Mandela zum Anfassen


Hier gibt es einen unglaublich guten, unglaublich gut geschriebenen "Rückblick auf Nelson Mandela als Pop-Phänomen" zu lesen, verfasst von Robert Rotifer, einem in London lebenden Wiener.

Gut, weil sehr, sehr kenntnisreich und ausdifferenziert.
Gut geschrieben, weil überaus lebendig und engagiert erzählt, von den eigenen biografischen Erfahrungen mit dem Mandela-Phänomen plastisch durchwoben sowie von keinerlei abgehobenem musikakademischem Fachsprech getrübt.

Ich liebe es, wenn profunder musikalischer Sachverstand verschmilzt mit einer so beseelten, körperlich spürbaren Schreibe, wenn der Schreiber - statt auf fachsimpelnde Distanz zu gehen - mich anfasst und rüberbringt, dass er es mag, angefasst zu werden.

21 years in captivity
Shoes too small to fit his feet
His body abused but his mind is still free
Are you so blind that you cannot see? I said...
Free Nelson Mandela, I'm begging you
Free Nelson Mandela
Als ich diese Zeilen als 14- oder 15-jähriger zum ersten Mal hörte, war das meine erste Begegnung mit dem Namen Mandelas. Und ich war ganz sicher nicht der unpolitischste Mensch in meinem Alter. Es war die Zeit der großen Boykott-Bewegung gegen das Apartheid-Regime in Südafrika. Welche Orangen oder Bananen man kaufte, wurde zum großen Politikum. Aber wie jeder Aktivismus, der sich über einen Konsumboykott äußert, hatte auch dieser aus der jugendlichen Perspektive des Taschengeldempfängers betrachtet einen eher abstrakten Anstrich.
Der Autor erzählt von seiner Begegnung mit der Band The Special AKA und deren Titel "Nelson Mandela" und fährt fort:
"Nelson Mandela" von The Special AKA dagegen machte das Anti-Apartheid-Thema nachfühl- und (wichtig) tanzbar. Die erste Zeile nahm einen sofort mit: 21 Jahre in zu kleinen Schuhen gehen zu müssen, das war so ziemlich das unwichtigste Detail, das es über Nelson Mandelas Haft in Robben Island zu wissen gab, aber man spürte es förmlich in den eigenen Zehen. ... (weiterlesen)
Das Weiterlesen lohnt sich. Es kommt einer Reise gleich, einer Reise durch das Lebensschicksal Mandelas und dessen An- und Enteignung in der schwarzen und weißen Popgeschichte, einer Reise durch die persönliche Lebensgeschichte des Autors, seiner Anteilnahme und seines kritischen Beobachtens besonders des weißen Pop-Phänomens "Nelson Mandela".

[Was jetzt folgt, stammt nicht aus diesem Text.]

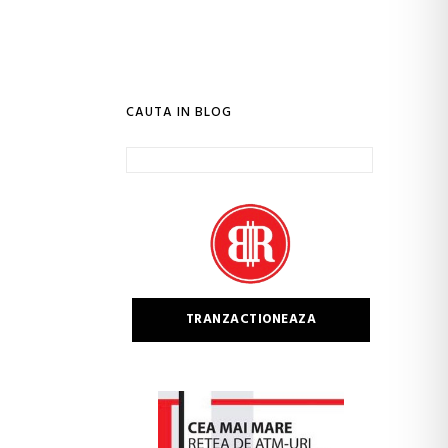
CAUTA IN BLOG
Caută
după:
TRANZACTIONEAZA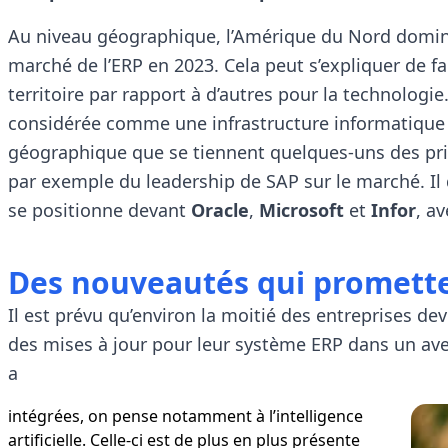
Au niveau géographique, l’Amérique du Nord domine 
marché de l’ERP en 2023. Cela peut s’expliquer de f
territoire par rapport à d’autres pour la technolog
considérée comme une infrastructure informatique 
géographique que se tiennent quelques-uns des prin
par exemple du leadership de SAP sur le marché. Il dé
se positionne devant
Oracle
,
Microsoft
et
Infor
, a
Des nouveautés qui prometten
Il est prévu qu’environ la moitié des entreprises dev
des mises à jour pour leur système ERP dans un ave
a
intégrées, on pense notamment à l’intelligence
artificielle. Celle-ci est de plus en plus présente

Am Schluss seiner Reise lässt Rotifer den Schreibgriffel fallen und tut das einzig Richtige:
Ich für meinen Teil lege jetzt wieder die Special AKA-Maxi auf und warte auf die Stelle, wo alles andere aussetzt bis auf eine einsame, mächtige Bassdrum, die, von Echo beflügelt, die Bodenbretter zum Schwingen bringt.
Spätestens hier fühle ich mich unwiderstehlich angefasst, tue es ihm gleich, lege die Scheibe auf -
Und dann springe ich dazu durchs Zimmer like it's 1984.
- mach' ich genauso, hier stehe ich und kann nicht anders als zu tanzen, weil, "man spürt es auch heute noch förmlich in den Zehen", was kein Wunder ist bei so vielen ekstatischen Zehen, Füßen, Beinen, Armen, Körpern und Gesichtern:



Begging you, begging you, begging you.
You've got to free him, yeah.

Yeah. 
Zum Anfassen.
Singing, playing, dancing. 
Bodenbretter zum Schwingen gebracht.
Do it in the spirit of Nelson Mandela.